Agricultural Research Service

Research Project: MYCOTOXIN DETERMINATION IN FOODS FOR VERY YOUNG CHILDREN Title: Asymptomatic Colonization of Soybean (Glycine Max) by Fusarium verticillioides

Author
item Kendra, David

Submitted to: Meeting Abstract
Publication Type: Abstract Only
Publication Acceptance Date: November 18, 2008
Publication Date: November 18, 2008
Citation: Kendra, D.F. 2008. Asymptomatic Colonization of Soybean (Glycine Max) by Fusarium verticillioides [abstract]. The World Mycotoxin Forum. p. 119.

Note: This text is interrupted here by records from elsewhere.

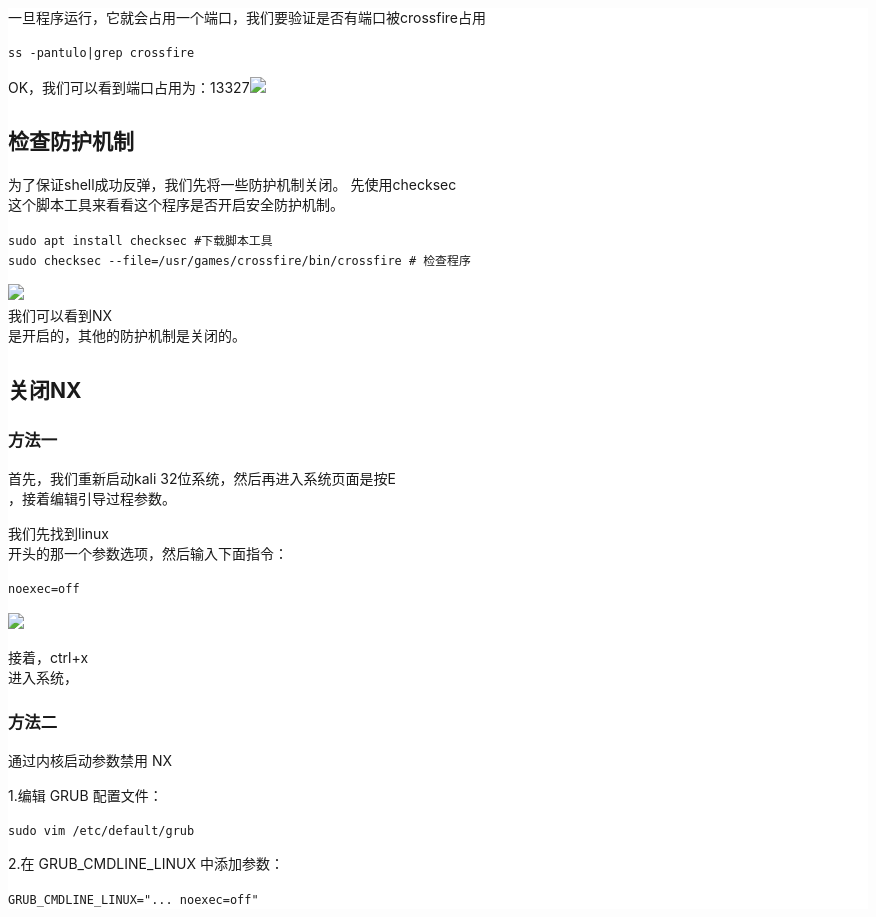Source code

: 一旦程序运行，它就会占用一个端口，我们要验证是否有端口被crossfire占用  
```
ss -pantulo|grep crossfire

```  
  
OK，我们可以看到端口占用为：13327![](https://mmbiz.qpic.cn/mmbiz_png/rY3DHGcSQmR2KI4AmF2JY9fRaVpkvITiccMHJObQmx7h70P1AUlP2JNPBw590P5A1OeSnIvIbr51YwMzmbmicP3g/640?wx_fmt=png&from=appmsg "")  
  
## 检查防护机制  
  
为了保证shell成功反弹，我们先将一些防护机制关闭。 先使用checksec  
这个脚本工具来看看这个程序是否开启安全防护机制。  
```
sudo apt install checksec #下载脚本工具 
sudo checksec --file=/usr/games/crossfire/bin/crossfire # 检查程序

```  
  
![](https://mmbiz.qpic.cn/mmbiz_png/rY3DHGcSQmR2KI4AmF2JY9fRaVpkvITicotWqedcjOaFY72a9BYPOXUyL55nMFXdqt08IGQSHkjtobPlvTY3vSA/640?wx_fmt=png&from=appmsg "")  
我们可以看到NX  
是开启的，其他的防护机制是关闭的。  
## 关闭NX  
### 方法一  
  
首先，我们重新启动kali 32位系统，然后再进入系统页面是按E  
，接着编辑引导过程参数。  
  
我们先找到linux  
开头的那一个参数选项，然后输入下面指令：  
```
noexec=off

```  
  
![](https://mmbiz.qpic.cn/mmbiz_png/rY3DHGcSQmR2KI4AmF2JY9fRaVpkvITicfichspHxgOiaf1jZRalKM4Ce731DFdvoY5Tq3ZHvzRDUYrkuMHvOsftA/640?wx_fmt=png&from=appmsg "")  
  
接着，ctrl+x  
进入系统，  
### 方法二  
  
通过内核启动参数禁用 NX  
  
1.编辑 GRUB 配置文件：  
```
sudo vim /etc/default/grub

```  
  
2.在 GRUB_CMDLINE_LINUX 中添加参数：  
```
GRUB_CMDLINE_LINUX="... noexec=off"

```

Technical Abstract: Crop rotation is an integral component in field crop production systems and is highly associated with improved yields and reduced weeds, disease and insect pests. In the U.S. Corn Belt, the most common crop rotation combination involves maize (Zea mays) and soybean (Glycine max). Fusarium verticillioides is often found in maize debris which constitute an important source of inoculum in the field. In maize plants, the fungus may exist as an endophyte or as a primary causal agent of disease or as a secondary invader vectored by insects and under stress conditions produce a variety of mycotoxins, including fumonisins. At harvest infected debris is littered on the soil surface and incorporated into the soil which serves as an inoculum source for the next season crop. Since there is little information available regarding the interaction of F. verticillioides and soybean we used RT-PCR to quantify fungal colonization in healthy field produced plants. We also developed a greenhouse bioassay using a green fluorescent protein-expressing isolate of F. verticillioides to measure the asymptomatic colonization of soybean plants. Fungal infection and colonization did not affect plant growth and was not influenced by Roundup® treatment. The implication of an asymptomatic F. verticillioides – soybean interaction will be discussed in relation to the ecological usefulness of corn – soybean crop rotation.